As 2015 nears an end, the tally of U.S. data breaches has reached an estimated 690 incidents as of Nov. 24, down about 2.5 percent from the 708 breaches recorded during the same time period last year, according to the nonprofit Identity Theft Resource Center.
The counseling center compiles media reports and records obtained from federal sources and state attorneys general to come up with the count. It’s likely the actual number of breaches is greater due to delayed reporting or businesses unaware their systems are compromised, according to the California-based nonprofit.
These reported incidents add up to an estimated 176.2 million compromised records so far this year exposing personal and financial information, according to the center. However, some incidents tracked by the nonprofit affect an unknown number of records.
Find below the list of the five largest known breaches of 2015. The ranking was provided by Identity Theft Resource Center.
1. Anthem Inc., 78.8 million records
The Indianapolis-based health insurer — whose Ohio division is the largest commercial health plan in the state — learned of a cyberattack to its information technology system at the end of January, according to the company.
According to the resource center, nearly 80 million records were compromised, which Anthem said could have impacted current and former members of its health plans.
2. U.S. Office of Personnel Management, over 25 million records
The federal office this year discovered two separate but related cybersecurity incidents.

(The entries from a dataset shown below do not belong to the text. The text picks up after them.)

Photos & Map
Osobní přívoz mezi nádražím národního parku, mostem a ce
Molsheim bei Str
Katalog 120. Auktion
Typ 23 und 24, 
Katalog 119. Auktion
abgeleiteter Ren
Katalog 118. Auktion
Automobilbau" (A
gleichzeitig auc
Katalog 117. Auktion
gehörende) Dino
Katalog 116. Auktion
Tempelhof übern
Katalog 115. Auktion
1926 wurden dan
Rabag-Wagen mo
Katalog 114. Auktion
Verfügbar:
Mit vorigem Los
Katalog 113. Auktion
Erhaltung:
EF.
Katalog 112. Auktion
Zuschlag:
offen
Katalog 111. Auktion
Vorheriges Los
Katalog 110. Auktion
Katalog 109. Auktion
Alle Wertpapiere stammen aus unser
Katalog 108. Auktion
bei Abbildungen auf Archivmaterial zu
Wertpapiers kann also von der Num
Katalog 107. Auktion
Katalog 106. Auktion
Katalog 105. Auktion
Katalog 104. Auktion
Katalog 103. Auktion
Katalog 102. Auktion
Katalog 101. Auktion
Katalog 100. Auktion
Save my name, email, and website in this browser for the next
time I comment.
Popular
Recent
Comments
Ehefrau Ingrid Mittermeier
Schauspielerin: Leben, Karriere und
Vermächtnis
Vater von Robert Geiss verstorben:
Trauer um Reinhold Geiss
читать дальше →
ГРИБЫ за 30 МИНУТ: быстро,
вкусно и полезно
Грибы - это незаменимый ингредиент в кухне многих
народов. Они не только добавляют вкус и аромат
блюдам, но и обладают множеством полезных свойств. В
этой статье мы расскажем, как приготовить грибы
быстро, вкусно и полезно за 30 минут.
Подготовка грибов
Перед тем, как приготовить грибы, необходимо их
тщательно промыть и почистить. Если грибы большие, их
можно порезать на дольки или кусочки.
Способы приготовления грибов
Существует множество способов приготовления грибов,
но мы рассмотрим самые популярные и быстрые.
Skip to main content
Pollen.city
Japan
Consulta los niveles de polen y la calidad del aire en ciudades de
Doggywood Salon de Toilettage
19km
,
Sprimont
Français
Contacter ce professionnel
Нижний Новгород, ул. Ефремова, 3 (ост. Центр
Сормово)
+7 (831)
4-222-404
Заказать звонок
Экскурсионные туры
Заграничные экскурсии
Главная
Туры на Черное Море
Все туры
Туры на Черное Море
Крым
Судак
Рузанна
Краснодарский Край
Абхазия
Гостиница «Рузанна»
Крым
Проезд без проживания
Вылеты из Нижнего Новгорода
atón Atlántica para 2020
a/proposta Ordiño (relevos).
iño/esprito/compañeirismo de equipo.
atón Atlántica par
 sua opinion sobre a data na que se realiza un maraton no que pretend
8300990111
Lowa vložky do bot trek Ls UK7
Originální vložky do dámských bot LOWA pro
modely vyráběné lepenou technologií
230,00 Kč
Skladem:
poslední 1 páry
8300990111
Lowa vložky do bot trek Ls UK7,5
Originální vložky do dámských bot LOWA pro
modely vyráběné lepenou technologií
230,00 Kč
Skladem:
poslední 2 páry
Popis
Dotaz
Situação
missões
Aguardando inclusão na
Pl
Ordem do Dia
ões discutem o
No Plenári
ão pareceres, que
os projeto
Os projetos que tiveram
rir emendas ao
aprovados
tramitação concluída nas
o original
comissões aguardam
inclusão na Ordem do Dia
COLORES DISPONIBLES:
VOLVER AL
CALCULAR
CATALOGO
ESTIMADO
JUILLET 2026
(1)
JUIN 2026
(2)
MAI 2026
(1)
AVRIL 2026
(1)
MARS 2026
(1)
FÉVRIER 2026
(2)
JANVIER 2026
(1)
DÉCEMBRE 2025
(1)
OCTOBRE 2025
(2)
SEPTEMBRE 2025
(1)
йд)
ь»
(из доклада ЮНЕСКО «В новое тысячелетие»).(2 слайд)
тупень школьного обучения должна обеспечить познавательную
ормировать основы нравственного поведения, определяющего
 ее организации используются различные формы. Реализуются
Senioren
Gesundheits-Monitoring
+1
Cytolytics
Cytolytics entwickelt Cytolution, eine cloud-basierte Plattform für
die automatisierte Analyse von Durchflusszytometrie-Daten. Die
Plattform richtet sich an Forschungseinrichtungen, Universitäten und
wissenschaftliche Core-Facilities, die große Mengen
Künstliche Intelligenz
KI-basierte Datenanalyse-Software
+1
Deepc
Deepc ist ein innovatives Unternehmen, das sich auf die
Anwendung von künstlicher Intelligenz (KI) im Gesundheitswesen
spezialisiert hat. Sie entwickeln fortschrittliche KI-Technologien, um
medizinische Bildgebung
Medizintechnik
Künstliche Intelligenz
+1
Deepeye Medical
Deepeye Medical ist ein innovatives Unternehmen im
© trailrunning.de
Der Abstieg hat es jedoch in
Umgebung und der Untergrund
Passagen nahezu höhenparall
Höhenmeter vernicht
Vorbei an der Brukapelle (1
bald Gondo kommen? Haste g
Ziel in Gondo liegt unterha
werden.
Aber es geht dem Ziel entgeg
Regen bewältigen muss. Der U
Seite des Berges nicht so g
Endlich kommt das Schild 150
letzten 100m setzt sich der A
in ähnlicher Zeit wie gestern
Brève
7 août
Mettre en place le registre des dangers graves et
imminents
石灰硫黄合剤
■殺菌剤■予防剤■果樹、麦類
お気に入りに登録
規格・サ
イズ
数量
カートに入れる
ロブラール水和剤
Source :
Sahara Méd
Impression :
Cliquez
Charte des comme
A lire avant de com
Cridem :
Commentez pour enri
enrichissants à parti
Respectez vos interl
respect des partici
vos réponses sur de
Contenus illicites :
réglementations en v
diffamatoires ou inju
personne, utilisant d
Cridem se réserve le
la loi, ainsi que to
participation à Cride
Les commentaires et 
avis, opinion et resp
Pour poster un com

In June, officials found background investigation records of current, former and prospective federal employees and contractors had been stolen including Social Security numbers of approximately 21.5 million people, according to the personnel agency. Also earlier this year, personnel data of 4.2 million current and former federal government employees had been stolen, according to the government office.
3. T-Mobile/Experian, 15 million records
Credit reporting bureau Experian learned in September an unauthorized party accessed T-Mobile data housed in a server affecting approximately 15 million records.
Records containing a name, address, Social Security number, date of birth, identification number and additional information used in T-Mobile’s credit assessment were accessed, according to an online fact page about the incident at www.t-mobile.com/landing/experian-data-breach-faq.html. No payment card or banking information was obtained, according to the companies.
4. Premera Blue Cross, 11 million records
The northwestern U.S. health insurer discovered at the end of January a cyber attack on its technology system affecting Premera Blue Cross, Premera Blue Cross Blue Shield of Alaska and affiliate brands Vivacity and Connexion Insurance Solutions Inc., according to the company.
5. Excellus Blue Cross Blue Shield/Lifetime Healthcare Companies, 10 million records
Excellus BlueCross BlueShield, an independent licensee of the Blue Cross Blue Shield Association, learned in August cyber attackers had gained unauthorized access to its technology systems. Additionally, the investigation revealed that the initial attack occurred on Dec. 23, 2013, according to the company. The incident exposed an estimated 10 million records, according to Identity Theft Resource Center.